> Task A: Copy out everything in the wind power passage below, from "There are some" down to "70bn! State sponsored.".
> Task B: According to the wind power passage below, how much is National Grid commissioning in upgrades to connect wind farms?

On top of this, there are hidden costs of "backup" for when the wind doesn't blow; it is not uncommon for the entire British Isles to have no wind anywhere for days at a time. A big problem is that as wind power eats into the market share of gas/coal power, generators are not maintaining or mothballing their plants because it is no longer viable to keep them in standby in the event of a wind shortage. The government has now agreed to subsidise gas/coal plant left idle due to wind power,so that it remains available on a standby basis.

Finally, wind is generated in remote or low population areas, which is not where the power is needed. National grid is commissioning £15 billion of upgrades to connect wind farms.

There are some issues with this argument: (1) the strike price for offshore wind might well be lower (still not announced) but even if it was it is for 15 years, with the 10 years of generation thereafter for free. For nuclear it is 40 years...! (2) the cost of decommissioning is NOT included in the costs. effecitvely 0 for offshore, whereas for instance Sellafield decommissioning costs are now in excess of GBP 70bn! State sponsored.

> Recorded data:

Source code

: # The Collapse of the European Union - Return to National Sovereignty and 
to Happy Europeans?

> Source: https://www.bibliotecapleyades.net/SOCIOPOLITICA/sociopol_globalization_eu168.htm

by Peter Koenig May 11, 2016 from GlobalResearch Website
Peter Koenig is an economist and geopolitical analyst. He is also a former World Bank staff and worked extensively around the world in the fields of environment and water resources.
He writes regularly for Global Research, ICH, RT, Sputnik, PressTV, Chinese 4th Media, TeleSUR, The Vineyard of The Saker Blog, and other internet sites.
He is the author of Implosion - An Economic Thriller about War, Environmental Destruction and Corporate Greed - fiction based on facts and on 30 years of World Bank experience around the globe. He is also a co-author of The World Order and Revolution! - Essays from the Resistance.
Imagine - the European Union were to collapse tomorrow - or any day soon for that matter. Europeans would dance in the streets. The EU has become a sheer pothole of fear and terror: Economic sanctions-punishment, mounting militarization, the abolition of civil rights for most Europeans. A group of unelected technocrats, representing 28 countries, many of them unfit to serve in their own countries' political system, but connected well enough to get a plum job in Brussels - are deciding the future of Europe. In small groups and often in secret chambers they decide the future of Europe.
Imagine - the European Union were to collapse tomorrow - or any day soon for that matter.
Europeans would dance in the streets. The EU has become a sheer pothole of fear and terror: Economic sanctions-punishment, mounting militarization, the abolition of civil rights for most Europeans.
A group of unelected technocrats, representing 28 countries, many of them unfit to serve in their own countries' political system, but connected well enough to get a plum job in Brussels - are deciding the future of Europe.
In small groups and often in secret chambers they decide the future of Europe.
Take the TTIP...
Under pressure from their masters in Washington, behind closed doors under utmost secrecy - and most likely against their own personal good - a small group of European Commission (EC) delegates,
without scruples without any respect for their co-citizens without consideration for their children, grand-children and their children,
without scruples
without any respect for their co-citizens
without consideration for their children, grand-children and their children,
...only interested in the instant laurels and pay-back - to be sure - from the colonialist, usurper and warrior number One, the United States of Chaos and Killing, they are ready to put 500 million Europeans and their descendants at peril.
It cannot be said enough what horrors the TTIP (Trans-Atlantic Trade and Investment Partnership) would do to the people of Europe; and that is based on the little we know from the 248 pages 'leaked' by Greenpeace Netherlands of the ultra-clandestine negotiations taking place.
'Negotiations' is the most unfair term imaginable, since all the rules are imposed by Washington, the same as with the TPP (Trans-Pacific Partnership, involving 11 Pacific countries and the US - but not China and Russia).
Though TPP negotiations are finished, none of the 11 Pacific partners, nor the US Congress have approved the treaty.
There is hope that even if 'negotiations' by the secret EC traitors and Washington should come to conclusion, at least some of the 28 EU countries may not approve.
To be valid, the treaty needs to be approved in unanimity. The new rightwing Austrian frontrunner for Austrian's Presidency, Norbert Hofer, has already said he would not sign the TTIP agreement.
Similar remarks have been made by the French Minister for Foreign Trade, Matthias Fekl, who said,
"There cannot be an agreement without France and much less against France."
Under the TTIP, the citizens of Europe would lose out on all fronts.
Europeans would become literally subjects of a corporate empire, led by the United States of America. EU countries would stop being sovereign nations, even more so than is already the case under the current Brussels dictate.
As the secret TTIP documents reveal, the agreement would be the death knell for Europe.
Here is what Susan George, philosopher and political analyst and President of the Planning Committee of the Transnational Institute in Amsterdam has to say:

> Result A:
There are some issues with this argument: (1) the strike price for offshore wind might well be lower (still not announced) but even if it was it is for 15 years, with the 10 years of generation thereafter for free. For nuclear it is 40 years...! (2) the cost of decommissioning is NOT included in the costs. effecitvely 0 for offshore, whereas for instance Sellafield decommissioning costs are now in excess of GBP 70bn! State sponsored.

> Result B: £15 billion